Question écrite n°4615 — rubrique animaux · réponse du 20 mai 2025
VERBATIM
Assemblée nationale · XVIIe législature · maj quotidienne
Question écrite n°4615 · rubrique animaux · publiée le 4 mars 2025 · 17e législature

Exploitation d'animaux sauvages captifs pour la publicité

La question — Jean Laussucq (EPR)

M. Jean Laussucq interroge Mme la ministre de la transition écologique, de la biodiversité, de la forêt, de la mer et de la pêche sur l'exploitation d'animaux sauvages captifs pour la publicité. Les animaux sont très présents dans les représentations. Sans surprise, ils se trouvent donc fréquemment dans les publicités. Alors que les possibilités ne manquent pas pour faire autrement (effets visuels, animatronique, etc.), nombre de ces animaux à l'écran sont des animaux sauvages captifs. Concrètement, cela signifie que ces animaux sont emprisonnés à vie. On sait pourtant que les animaux non domestiques ont des besoins très importants, en matière d'espaces, de dépenses physiques, de relations sociales, qui sont extrêmement difficiles si ce n'est impossible à combler en captivité. Au-delà de la privation de liberté, les animaux subissent le dressage et le transport. Ce dernier point est d'ailleurs un élément central dans la décision d'interdire les animaux sauvages dans les cirques itinérants d'ici 2028 (loi n° 2021-1539 du 30 novembre 2021 visant à lutter contre la maltraitance animale et à conforter le lien entre les animaux et les hommes). Dans la suite logique de la loi précédemment cité, il lui demande si elle pourrait envisager d'interdire d'exploiter des animaux sauvages captifs pour la publicité.

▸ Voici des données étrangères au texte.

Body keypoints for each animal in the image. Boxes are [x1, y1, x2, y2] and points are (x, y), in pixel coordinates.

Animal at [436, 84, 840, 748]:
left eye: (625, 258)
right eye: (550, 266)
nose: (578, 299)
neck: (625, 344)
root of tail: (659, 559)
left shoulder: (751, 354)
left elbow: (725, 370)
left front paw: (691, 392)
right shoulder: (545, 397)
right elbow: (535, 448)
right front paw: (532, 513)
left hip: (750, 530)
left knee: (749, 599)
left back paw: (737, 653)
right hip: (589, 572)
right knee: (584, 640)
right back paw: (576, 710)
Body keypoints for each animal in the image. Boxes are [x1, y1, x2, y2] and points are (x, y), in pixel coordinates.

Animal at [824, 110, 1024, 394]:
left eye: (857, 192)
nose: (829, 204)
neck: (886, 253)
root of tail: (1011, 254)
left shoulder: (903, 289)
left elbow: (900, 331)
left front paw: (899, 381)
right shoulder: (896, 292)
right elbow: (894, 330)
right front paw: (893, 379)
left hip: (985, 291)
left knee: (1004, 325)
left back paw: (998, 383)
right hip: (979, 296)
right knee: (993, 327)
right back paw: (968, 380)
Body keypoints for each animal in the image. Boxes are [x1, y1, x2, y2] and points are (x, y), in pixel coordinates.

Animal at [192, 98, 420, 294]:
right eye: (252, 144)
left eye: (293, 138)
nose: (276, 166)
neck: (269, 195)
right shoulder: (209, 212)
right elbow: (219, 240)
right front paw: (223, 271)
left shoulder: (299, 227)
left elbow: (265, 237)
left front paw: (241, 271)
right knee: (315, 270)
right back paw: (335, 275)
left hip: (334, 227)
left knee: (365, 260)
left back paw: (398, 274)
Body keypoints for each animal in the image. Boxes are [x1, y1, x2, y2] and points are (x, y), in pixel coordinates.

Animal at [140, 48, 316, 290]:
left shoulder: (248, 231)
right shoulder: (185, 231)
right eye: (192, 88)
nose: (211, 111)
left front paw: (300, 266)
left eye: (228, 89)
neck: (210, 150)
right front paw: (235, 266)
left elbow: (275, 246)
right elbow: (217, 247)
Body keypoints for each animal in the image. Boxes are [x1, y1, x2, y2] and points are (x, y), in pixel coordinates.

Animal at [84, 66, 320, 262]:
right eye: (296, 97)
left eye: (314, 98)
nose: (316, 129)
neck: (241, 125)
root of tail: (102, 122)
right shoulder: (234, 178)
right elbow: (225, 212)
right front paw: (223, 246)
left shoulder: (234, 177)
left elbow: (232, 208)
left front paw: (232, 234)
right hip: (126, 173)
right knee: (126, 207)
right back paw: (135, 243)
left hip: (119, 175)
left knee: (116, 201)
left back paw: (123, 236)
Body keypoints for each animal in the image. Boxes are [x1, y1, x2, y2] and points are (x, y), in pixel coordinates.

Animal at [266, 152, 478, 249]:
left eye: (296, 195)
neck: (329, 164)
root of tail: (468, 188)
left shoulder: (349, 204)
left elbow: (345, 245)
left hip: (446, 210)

La réponse — Ministère de la transition écologique, de la biodiversité, de la forêt, de la mer et de la pêche · 20 mai 2025

Le Ministère de la transition écologique, de la biodiversité, de la forêt, de la mer et de la pêche (MTEBFMP) partage pleinement l'ambition portée par la loi n° 2021-1539 du 30 novembre 2021 visant à lutter contre la maltraitance animale et conforter le lien entre les animaux et les hommes. Cette loi, particulièrement innovante en la matière, fixe des objectifs ambitieux, notamment dans son chapitre III relatif à la fin de la captivité d'espèces sauvages utilisées à des fins commerciales. Son article 48 prévoit d'ailleurs que depuis décembre 2023, il est interdit « de présenter des animaux non domestiques, que ceux-ci soient captifs ou sortis de leur milieu naturel, lors d'émissions de variétés, de jeux et d'émissions […] diffusés sur un service de télévision […] ». Cette disposition, qui concerne uniquement les spectacles télévisés, n'interdit pas la présence d'animaux dans d'autres domaines artistiques, tels que le cinéma ou la publicité, en raison du principe de liberté artistique. Cette liberté de création et de diffusion des œuvres de l'esprit est garantie en tant que droit fondamental.